The main reason people drive closer to the same speed with a speed limit of 70, he said, is because that’s the speed freeways are built to accommodate.
“You’re going to feel the most comfortable around 70,” Mannerling said, “because that’s what the road’s designed for.”
When drivers get tickets
Ohio Highway Patrol troopers say they don’t have specific trigger points handed down from Columbus on when to write a speeding ticket. Every stop is different, they say, and the decision whether to issue a warning or write a ticket is totally up to the officer.
But in the process of sifting through 2 million speeding tickets, certain trigger points seem to emerge:
1. For instance, 80 mph appears to be the speed that troopers least tolerate. Motorists driving 80 got 175,399 tickets in the six years studied – significantly more than the 119,751 drivers who were ticketed at 70 mph. More than 100,000 tickets also were issued for those going 81 and 82 mph.
2. Don’t drive 15 mph over the speed limit. It was by far the most ticketed speeding violation, getting troopers to reach for their citation pads almost 310,000 times in the years studied. That was more than twice as many as were written at 14 mph over.
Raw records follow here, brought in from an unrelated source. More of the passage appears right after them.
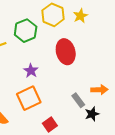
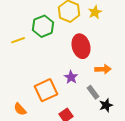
purple star: (31, 71) -> (71, 77), moved
orange arrow: (99, 90) -> (103, 69), moved

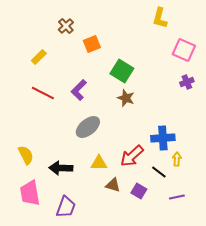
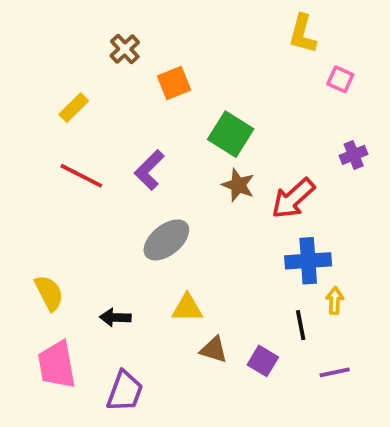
pink square: (184, 50) -> (340, 79), moved, size x0.6
red arrow: (132, 156) -> (293, 198), moved
black arrow: (61, 168) -> (115, 317), size x0.7
black line: (159, 172) -> (301, 325), turned 42

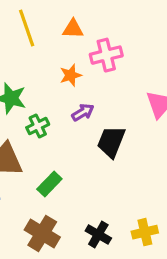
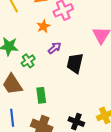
green rectangle: (49, 184) -> (41, 95), turned -42

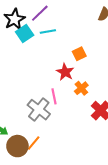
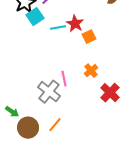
cyan line: (48, 31) -> (58, 28), moved
red star: (65, 72) -> (75, 24), moved
orange line: (34, 143) -> (55, 125), moved

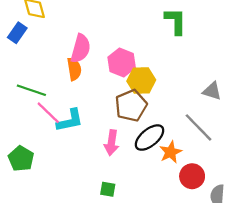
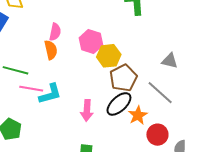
pink semicircle: (81, 49) -> (55, 32), size x0.7
brown pentagon: (131, 105) -> (123, 78), moved
pink line: (48, 113) -> (31, 89), turned -30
It was also almost 134,000 tickets more than the second-most ticketed speed violation, 16 mph over the limit.
3. Driving 10 mph over the speed limit is another red line for troopers. Troopers wrote more than 77,000 tickets to drivers going 10 mph over, compared to only 8,703 driving at 9 mph over the limit. Almost 60 percent of those tickets were written in a 55 mph speed zone.
4. The 65 mph speed zones yielded the most tickets, with more than 808,000. Second were the 55 mph zones with about 707,000. Together, those two speed limits accounted for more that three out of four speeding tickets written by state troopers.
‘Up to the officer’
Who gets the most tickets? No surprise here: young men.
Men of all ages got almost twice as many tickets as women. Of the 1.96 million tickets with a valid gender entered in the data, men got more than 1.2 million tickets, or 63.3 percent, while women got almost 718,000.
Twenty-year-olds were the most ticketed age, getting almost 80,000 tickets during the six years studied. Coming in second were 21-year-olds, with almost 76,000 speeding tickets, followed by 19-year-olds with 74,575.
Twenty-year-old women also got more tickets than women as a whole. They accounted for 42.5 percent of tickets to 20-year-olds.
Troopers say they are trained to be fair in every way when deciding whether to pull people over, or give them a warning or a ticket.
“Our guys are trained, and our policy is we can’t be biased in any way,” said Wilmington Post Sgt. Cristafi. “We don’t look at age or race or sex. It’s strictly based off of a speeding violation, moving violation or vehicle defect.
“We’re going to issue a citation or a warning. But it’s strictly up to the officer.”
And, Crisafi said, there are differences between troopers.
“It just comes down to officer discretion,” he said. “You’re trying to put yourself in their shoes. Is 10 over too fast? You’re getting there.
“Each officer is going to set their limit. We try to be reasonable. But I might write somebody for 10 over, and the officer right next to me may not.”